***The resolution professional in the Bhushan Power & Steel case “colluded” with creditors to pay Rs 12 crore to a firm offering legal counsel.
***A legal entity, working with one of the lenders to fugitive Mehul Choksi’s Gitanjali Gems even before it came up for bankruptcy resolution, was paid 20 times the fee of the resolution professional because of a prior understanding.
***In the Sterling Biotech resolution, “absconding and ineligible promoters” attempted to take over the company in the guise of a one-time settlement. Over 90 percent of the members of the committee of creditors formed for this case approved the takeover.
These are some of the instances the Insolvency & Bankruptcy Board of India (IBBI) has cited in a discussion paper on the need to bring the all-powerful committee of creditors (CoC) under the regulatory ambit.
Others involved in the Insolvency & Bankruptcy Code process including resolution professionals and valuation professionals are already under regulatory oversight.
The CoC is expected to be the custodian of public trust during the resolution process. It is a panel of all financial creditors of the company brought under insolvency resolution. They are assigned voting shares based on the debt owed to them.
If a company under IBC has no financial debt or in cases where all the financial creditors are related parties, the CoC is constituted with operational creditors. Either way, the CoC is expected to act in the best interests of all stakeholders and avoid liquidation of the company.

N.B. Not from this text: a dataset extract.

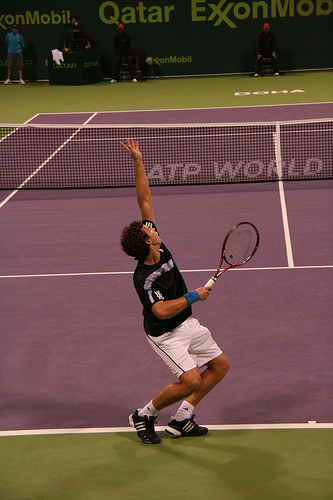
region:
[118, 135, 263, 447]
A tennis player preparing to hit a ball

The IBBI’s emphasis on the need to bring the CoC under a regulatory framework comes when concerns have been raised about the IBC’s middling success since its inception in 2016. The IBBI has sought public comments by September 17.
The five-year-old IBC was meant for financial creditors of stressed businesses to recover at least a part of their dues. The code has since led to the resolution of some high-profile bankruptcy cases but continues to face a fair amount of criticism for inherent flaws.
The IBBI’s discussion paper of August 27 comes soon after a parliamentary standing committee sought a professional code of conduct for the CoC. Currently, the CoC enjoys near-complete autonomy in taking decisions during the resolution process and its “commercial wisdom” cannot be questioned.
Data released by IBBI, the regulator, show the success rate of the code has been below par till now:
*** Of 4,541 companies initiated under IBC till June 30 this year, 1,349 have been liquidated till June this year. This means almost every third bankrupt company was liquidated.
*** There have been only 396 resolutions till June, which is less than 10 percent.
*** As many as 1,264 cases have dragged on for more than 270 days, the time given for concluding the resolution – almost every third ongoing case is delayed.
*** The average time taken in the resolution of 396 cases was 482 days (beyond the deadline) and for passing orders to start liquidation in 1,349 cases was 362 days.
The IBBI noted that while challenges exist in adhering to the prescribed timelines, instances of the CoC’s role and motives coming under question are also to be blamed. Some examples the board cited make for interesting reading:
1. Bhushan Power & Steel. The resolution professional paid almost Rs 12 crore for the services of the lender’s legal counsel.
“It was recorded in the minutes of the CoC that if the IBBI objects to inclusion of such expenses in insolvency resolution process cost, this amount would be reimbursed by the FCs (financial creditors) on a pro-rata basis. Such an arrangement was clearly in contravention of the IBBI’s circular… which clearly states that IRPC shall not include any legal fee paid to legal counsel of the lenders/creditors. Clearly, the RP and CoC deliberately planned for contravening a law.”
After dragging on for more than three years, Bhushan Power & Steel was acquired by JSW Steel in a Rs 19,350 crore transaction in March this year.
2. Gitanjali Gems. The IBBI said that even before the proceedings against Gitanjali Gems started, a financial creditor decided to engage the services of a legal entity. It proposed the name of a candidate as the interim resolution professional on the understanding that on his appointment, he would engage the legal entity. The legal entity was engaged as arranged and paid 20 times the fee of the resolution professional. The IBBI later fined the resolution professional.
3. Sterling Biotech. In this case, the ineligible promoters attempted to take over the company in the guise of a one-time settlement with the approval of over 90 percent of the CoC by vote share. The National Company Law Tribunal observed that “this also raises doubt about the functionality of the CoC. Such an act of CoC can never be treated as an act of commercial wisdom.”
4. Veda Biofuel. The adjudicating authority rejected the resolution plan approved by the CoC on the grounds that it was only used as a ploy to gain control of the company by the very person who had pushed it into insolvency.While rejecting an appeal by an FC in the matter, the National Company Law Appellate Tribunal observed: “This in itself raises eyebrows. This is further compounded by approval of the restructuring plan camouflaged as resolution plan emanating from an ineligible person which renders the role of the committee of creditors questionable. Such circumstances justify raising the inference of complicity.”